Importantly, visualization isn’t about pretending everything will go perfectly. It’s also about mentally rehearsing how to respond when things go wrong — and still finding your way back to center.
4. Focus on Controllables
Confidence takes a major hit when athletes get caught in the trap of external comparison or outcome obsession. Did I win? Did I get enough playing time? Did I make varsity? What did my coach think?
While these questions are natural, focusing exclusively on outcomes creates emotional whiplash. When your confidence is tied to things outside your control, it becomes unstable — rising with success and crashing with setbacks.
Instead, athletes build sustainable confidence by anchoring to what’s within their control:
Effort – Am I showing up and giving my best today?
Attitude – Am I open, coachable, and staying in the present moment?
Preparation – Am I doing the work behind the scenes — nutrition, sleep, mental prep?
Body language – Am I carrying myself like someone who believes in themselves?
Focusing on these controllables gives athletes a sense of agency. It creates a foundation of self-trust that doesn’t evaporate when outcomes don’t go their way.
5. Talk to a Professional
Sometimes, a lack of confidence is more than just a performance slump. If an athlete is struggling with persistent self-doubt, fear of failure, performance anxiety, or perfectionism that’s interfering with their enjoyment or functioning, it may be time to talk to a mental health professional.

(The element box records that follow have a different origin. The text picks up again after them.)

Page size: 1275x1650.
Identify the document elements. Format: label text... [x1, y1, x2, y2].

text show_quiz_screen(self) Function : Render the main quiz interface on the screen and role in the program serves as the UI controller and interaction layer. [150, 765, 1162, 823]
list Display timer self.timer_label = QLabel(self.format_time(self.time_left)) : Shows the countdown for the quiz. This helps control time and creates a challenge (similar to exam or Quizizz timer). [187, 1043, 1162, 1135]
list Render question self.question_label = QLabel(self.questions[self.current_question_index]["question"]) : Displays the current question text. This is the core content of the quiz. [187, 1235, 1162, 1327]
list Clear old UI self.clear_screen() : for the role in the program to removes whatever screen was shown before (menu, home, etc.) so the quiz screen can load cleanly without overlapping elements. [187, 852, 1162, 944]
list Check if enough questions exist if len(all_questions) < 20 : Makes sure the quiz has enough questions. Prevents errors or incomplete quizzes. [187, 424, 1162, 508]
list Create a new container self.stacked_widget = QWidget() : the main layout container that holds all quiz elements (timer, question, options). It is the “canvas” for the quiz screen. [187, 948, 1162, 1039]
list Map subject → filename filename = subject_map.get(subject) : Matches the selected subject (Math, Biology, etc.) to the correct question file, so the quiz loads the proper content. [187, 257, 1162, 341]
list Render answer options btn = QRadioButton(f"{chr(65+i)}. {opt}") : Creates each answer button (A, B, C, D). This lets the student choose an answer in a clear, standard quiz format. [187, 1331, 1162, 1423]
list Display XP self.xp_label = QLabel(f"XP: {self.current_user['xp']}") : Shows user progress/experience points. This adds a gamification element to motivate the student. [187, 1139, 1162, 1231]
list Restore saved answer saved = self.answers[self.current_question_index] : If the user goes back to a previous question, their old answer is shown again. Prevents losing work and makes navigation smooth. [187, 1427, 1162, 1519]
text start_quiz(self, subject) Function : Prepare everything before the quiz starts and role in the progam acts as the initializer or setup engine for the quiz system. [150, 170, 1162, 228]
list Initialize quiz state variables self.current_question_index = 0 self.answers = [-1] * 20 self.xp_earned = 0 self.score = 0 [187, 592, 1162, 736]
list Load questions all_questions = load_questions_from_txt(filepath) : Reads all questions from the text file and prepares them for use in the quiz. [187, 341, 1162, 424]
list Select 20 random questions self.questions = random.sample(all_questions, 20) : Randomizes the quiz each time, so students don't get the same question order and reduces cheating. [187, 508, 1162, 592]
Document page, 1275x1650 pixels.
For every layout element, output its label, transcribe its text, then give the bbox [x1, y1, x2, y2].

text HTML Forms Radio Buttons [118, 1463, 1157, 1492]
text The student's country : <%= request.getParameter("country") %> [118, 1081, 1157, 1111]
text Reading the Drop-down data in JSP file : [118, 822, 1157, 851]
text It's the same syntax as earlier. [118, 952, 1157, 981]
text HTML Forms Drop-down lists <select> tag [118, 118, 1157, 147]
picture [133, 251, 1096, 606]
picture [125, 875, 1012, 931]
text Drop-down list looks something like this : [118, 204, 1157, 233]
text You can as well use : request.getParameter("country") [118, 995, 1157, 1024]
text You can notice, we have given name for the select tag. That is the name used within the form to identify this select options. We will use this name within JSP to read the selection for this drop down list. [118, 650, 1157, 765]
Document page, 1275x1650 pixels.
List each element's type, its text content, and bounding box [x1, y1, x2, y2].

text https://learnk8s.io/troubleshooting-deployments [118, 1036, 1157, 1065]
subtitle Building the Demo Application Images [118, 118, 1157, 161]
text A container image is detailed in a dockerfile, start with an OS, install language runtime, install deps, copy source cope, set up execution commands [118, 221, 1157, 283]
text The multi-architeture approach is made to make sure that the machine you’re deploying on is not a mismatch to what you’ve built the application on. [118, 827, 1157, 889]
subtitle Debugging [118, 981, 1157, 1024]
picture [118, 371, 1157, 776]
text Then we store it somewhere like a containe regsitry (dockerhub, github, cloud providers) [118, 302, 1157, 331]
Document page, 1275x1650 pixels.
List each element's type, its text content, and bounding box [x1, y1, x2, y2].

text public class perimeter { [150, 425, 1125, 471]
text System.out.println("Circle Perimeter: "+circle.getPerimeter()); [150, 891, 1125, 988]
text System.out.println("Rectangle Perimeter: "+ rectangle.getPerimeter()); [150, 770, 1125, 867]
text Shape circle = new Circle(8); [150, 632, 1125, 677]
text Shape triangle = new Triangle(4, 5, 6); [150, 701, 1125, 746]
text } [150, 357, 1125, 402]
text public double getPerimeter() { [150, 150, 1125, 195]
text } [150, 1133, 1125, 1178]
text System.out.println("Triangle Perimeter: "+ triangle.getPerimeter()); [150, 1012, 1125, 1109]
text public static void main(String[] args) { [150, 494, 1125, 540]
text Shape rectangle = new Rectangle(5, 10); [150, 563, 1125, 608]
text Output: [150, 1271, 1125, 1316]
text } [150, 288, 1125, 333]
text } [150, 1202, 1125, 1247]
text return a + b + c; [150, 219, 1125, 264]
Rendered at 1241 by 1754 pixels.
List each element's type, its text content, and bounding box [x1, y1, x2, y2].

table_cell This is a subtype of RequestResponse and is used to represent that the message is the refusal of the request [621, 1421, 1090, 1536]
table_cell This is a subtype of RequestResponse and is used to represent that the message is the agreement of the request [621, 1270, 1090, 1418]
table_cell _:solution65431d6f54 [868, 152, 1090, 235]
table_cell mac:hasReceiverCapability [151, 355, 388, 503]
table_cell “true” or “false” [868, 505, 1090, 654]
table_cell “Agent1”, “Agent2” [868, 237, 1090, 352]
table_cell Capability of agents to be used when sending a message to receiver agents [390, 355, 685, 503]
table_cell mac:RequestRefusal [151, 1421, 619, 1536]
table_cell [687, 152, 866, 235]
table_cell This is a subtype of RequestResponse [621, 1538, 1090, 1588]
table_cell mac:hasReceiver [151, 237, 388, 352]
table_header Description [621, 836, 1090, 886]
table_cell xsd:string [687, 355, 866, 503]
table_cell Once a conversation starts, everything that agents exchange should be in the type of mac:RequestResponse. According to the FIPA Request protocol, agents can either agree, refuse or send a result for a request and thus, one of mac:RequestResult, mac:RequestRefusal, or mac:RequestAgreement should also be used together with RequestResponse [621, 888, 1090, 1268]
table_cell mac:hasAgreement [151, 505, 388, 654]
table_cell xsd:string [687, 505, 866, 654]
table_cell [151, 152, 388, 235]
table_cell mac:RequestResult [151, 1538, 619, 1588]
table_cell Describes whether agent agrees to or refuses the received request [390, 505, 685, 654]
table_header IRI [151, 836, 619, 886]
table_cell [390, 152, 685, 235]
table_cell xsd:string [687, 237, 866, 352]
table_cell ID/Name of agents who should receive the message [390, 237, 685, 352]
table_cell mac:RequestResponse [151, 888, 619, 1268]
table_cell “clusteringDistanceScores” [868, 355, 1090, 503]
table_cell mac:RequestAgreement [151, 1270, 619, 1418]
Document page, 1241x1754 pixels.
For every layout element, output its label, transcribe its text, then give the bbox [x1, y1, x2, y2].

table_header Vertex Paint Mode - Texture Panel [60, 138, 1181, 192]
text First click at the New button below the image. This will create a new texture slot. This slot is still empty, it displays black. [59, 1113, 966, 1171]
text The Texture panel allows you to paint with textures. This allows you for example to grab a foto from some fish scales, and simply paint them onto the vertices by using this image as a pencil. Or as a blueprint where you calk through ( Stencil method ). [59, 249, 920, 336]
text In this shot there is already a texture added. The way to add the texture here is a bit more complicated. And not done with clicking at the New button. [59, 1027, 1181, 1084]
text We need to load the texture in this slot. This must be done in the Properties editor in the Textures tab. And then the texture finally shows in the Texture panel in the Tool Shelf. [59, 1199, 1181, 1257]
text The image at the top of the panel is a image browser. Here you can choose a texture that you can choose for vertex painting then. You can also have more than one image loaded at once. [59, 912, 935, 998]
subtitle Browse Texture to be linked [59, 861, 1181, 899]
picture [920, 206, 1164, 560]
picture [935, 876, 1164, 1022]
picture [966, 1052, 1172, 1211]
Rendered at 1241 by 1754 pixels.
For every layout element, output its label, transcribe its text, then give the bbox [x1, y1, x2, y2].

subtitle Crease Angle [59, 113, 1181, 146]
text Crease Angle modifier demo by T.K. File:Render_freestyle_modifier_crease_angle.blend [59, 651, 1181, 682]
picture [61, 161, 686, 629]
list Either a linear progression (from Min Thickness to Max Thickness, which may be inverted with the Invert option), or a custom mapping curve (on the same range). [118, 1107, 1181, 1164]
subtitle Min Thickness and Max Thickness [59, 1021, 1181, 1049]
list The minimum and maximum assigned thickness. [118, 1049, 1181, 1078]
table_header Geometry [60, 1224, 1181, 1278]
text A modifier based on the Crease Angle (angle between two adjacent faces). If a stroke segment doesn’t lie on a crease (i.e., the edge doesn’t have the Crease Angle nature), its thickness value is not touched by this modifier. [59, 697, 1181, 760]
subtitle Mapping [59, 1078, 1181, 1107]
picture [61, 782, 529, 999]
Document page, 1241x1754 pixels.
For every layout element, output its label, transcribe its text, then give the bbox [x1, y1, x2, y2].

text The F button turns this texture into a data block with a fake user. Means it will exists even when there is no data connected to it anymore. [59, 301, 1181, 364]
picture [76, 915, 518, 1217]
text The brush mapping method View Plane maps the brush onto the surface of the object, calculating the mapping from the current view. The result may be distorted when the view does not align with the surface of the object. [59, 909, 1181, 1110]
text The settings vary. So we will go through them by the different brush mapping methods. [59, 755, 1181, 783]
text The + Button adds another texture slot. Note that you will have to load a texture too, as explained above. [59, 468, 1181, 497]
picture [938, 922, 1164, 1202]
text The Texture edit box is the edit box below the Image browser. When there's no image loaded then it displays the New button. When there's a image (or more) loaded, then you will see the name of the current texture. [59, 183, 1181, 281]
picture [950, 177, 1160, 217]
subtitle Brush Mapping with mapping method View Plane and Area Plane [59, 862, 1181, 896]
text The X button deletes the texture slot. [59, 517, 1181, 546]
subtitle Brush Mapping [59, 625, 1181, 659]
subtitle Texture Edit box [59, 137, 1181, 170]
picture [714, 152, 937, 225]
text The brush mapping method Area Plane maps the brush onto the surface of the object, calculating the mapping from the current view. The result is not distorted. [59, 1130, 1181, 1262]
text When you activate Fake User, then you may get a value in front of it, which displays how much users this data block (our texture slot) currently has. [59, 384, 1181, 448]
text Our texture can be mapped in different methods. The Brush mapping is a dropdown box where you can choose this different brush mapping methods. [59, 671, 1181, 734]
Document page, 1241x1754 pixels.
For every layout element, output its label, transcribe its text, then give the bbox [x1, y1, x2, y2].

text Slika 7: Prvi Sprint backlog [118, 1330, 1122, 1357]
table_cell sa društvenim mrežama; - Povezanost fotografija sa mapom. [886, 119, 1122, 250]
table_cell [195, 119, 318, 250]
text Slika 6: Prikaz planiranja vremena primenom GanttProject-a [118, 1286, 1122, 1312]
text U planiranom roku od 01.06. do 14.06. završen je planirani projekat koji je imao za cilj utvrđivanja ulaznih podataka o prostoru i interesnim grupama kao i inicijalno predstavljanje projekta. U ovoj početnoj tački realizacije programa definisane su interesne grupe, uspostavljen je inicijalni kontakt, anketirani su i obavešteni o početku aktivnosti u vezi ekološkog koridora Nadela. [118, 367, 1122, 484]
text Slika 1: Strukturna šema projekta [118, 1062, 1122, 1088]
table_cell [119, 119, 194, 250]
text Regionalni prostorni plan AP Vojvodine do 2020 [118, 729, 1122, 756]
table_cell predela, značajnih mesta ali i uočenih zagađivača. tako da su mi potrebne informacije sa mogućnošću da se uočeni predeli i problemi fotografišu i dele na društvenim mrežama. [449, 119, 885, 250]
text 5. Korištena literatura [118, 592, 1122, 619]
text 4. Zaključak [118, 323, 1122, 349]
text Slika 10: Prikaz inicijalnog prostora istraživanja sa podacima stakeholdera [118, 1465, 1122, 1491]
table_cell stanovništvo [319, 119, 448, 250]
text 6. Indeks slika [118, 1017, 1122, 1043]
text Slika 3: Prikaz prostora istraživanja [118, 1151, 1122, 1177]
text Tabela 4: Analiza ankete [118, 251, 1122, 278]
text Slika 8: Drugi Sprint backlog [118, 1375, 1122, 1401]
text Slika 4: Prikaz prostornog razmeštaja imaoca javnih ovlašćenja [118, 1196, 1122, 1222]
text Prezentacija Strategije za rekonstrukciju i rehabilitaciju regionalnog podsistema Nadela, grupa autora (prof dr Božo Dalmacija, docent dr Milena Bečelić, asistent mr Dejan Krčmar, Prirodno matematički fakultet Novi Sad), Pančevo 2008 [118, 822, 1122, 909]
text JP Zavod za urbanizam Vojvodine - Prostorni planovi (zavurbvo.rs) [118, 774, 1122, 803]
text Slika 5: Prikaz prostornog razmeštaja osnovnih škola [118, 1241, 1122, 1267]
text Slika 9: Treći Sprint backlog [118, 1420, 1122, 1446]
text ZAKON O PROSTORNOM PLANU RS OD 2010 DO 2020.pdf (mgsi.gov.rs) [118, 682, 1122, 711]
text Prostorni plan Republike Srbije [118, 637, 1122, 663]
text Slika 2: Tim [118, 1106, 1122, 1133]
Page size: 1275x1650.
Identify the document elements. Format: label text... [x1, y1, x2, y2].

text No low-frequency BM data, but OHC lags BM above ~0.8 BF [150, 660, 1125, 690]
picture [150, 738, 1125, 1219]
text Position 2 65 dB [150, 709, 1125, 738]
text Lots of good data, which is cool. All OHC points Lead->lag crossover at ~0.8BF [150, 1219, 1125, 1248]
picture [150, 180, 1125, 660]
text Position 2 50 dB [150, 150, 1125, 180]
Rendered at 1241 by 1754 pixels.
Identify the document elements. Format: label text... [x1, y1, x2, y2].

Working with a therapist who understands both sport culture and psychological wellness can be transformative. Therapy offers a confidential, supportive space to unpack performance pressures, explore underlying beliefs, and develop tools to manage stress and emotions effectively.
For athletes balancing the demands of school, social life, family expectations, and competition — therapy can provide clarity, validation, and strategies tailored to their unique challenges.
Final Thoughts
Confidence isn’t about always feeling great. It’s about building an internal sense of trust — one that says, Even when it’s hard, I’ve got this.
Whether you’re a high school athlete hoping to make varsity, a college athlete recovering from injury, or someone competing at the elite level, the journey toward real confidence is always worth the effort. It creates not just better athletes, but stronger, more resilient humans.
If you or someone you know is navigating confidence challenges in sport, reach out to a mental health provider who understands performance psychology. Because the most important victory isn't just on the scoreboard — it’s in how you show up for yourself.